Les négociations et la lutte armée ne sont pas les seuls moyens de combattre l’occupation. La question de pourquoi les Palestiniens n’ont pas adopté la résistance non violente du Mahatma Gandhi devrait être posée aux dirigeants de l’Autorité Palestinienne – pas aux millions de Palestiniens qui, chaque jour, mènent une lutte sans arme contre des méthodes d’oppression sophistiquées et perfectionnées.

La protestation retentirait d’une façon complètement différente si les protestataires organisaient une révolte publique calculée contre les tactiques d’annexion d’Israël.

Ce ne sont pas les occasions qui manquent.

Des centaines de barrages en béton bloquent la sortie des villages. L’Autorité Palestinienne pourrait envoyer un bulldozer en enlever un chaque jour. Des responsables pourraient les accompagner : Mahmoud Abbas, ou quelqu’un de son bureau, des chefs des organismes de sécurité, des membres du comité central de l’OLP, des représentants du Fatah, des ministres et des directeurs généraux.

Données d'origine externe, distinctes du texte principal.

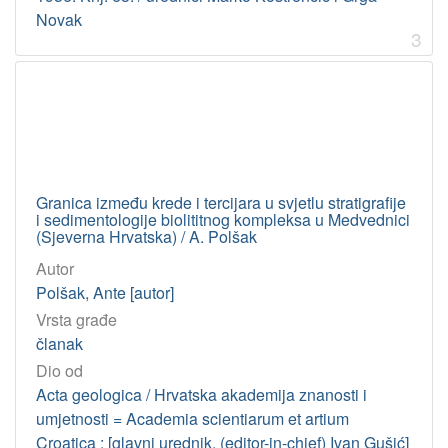
1978
1
Novak
3
[
3
]
Licencije
InC
6
Granica između krede i tercijara u svjetlu stratigrafije
i sedimentologije biolititnog kompleksa u Medvednici
(Sjeverna Hrvatska) / A. Polšak
[
1
Autor
]
Polšak, Ante [autor]
Vrsta građe
članak
Dio od
Acta geologica / Hrvatska akademija znanosti i
umjetnosti = Academia scientiarum et artium
Croatica ; [glavni urednik, (editor-in-chief) Ivan Gušić]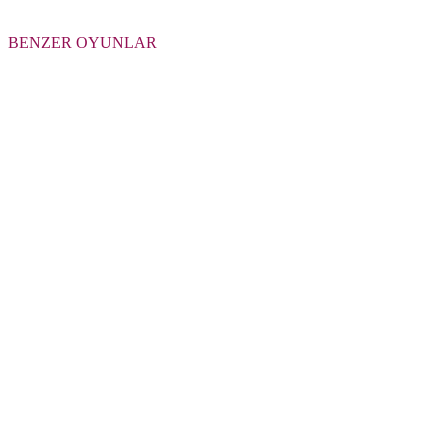
BENZER OYUNLAR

Il y a des routes interdites aux voitures palestiniennes. Les responsables de l’Autorité Palestinienne et des habitants de Cisjordanie pourraient former un long convoi de voitures et conduire sur ces routes. De nombreux Israéliens seraient heureux de se joindre à eux.

La construction et le développement sont interdits en Zone C. Le Bureau palestinien de la planification pourrait ordonner aux ministres palestiniens concernés d’installer des lignes électriques, de préparer l’infrastructure pour relier les villages au réseau d’eau, de creuser des citernes pour collecter l’eau de pluie, de construire des écoles, des cliniques et des maisons. Peut-être même de creuser des puits. Toutes choses que les autorités israéliennes d’occupation interdisent sur 60% de la Cisjordanie. Là aussi, un nombre important d’Israéliens opposés à l’occupation les rejoindraient.

L’Administration civile arrivera pour tout détruire. Alors on reconstruit.

Les officiels qui accompagneront les travaux seront arrêtés. Encore mieux. Est-ce que seuls les habitants de Bil’in doivent être arrêtés pour leur lutte sans arme contre l’occupation ?

Il est possible de trouver des centaines d’autres mesures de la sorte, qui pourraient remplacer le plan gouvernemental palestinien officiel et forcer la direction à quitter son « illusion d’un Etat », et la ramener à la bataille pour la libération. Bien sûr, ces mesures seules ne peuvent pas mettre un terme à la colonisation, mais elles ont le potentiel de mettre fin au statu quo qui convient tellement à Israël : expansion des colonies, négociations sans fin, protestations et tirs. Il y a ici un potentiel pour changer les relations rompues entre le peuple et ses représentants, pour créer un nouveau type de diplomatie palestinienne.

Mais il est également vrai qu’une telle vision n’a aucune chance. L’actuelle direction de l’Autorité Palestinienne et de l’Organisation de Libération de la Palestine s’est habituée à vivre comme une nomenclature. Elle confond les intérêts de son propre peuple avec son statut cérémonial relativement confortable, un statut qui est sa récompense pour accepter de participer au spectacle de respectabilité écrit d’avance par les Américains et les Européens au bénéfice d’Israël.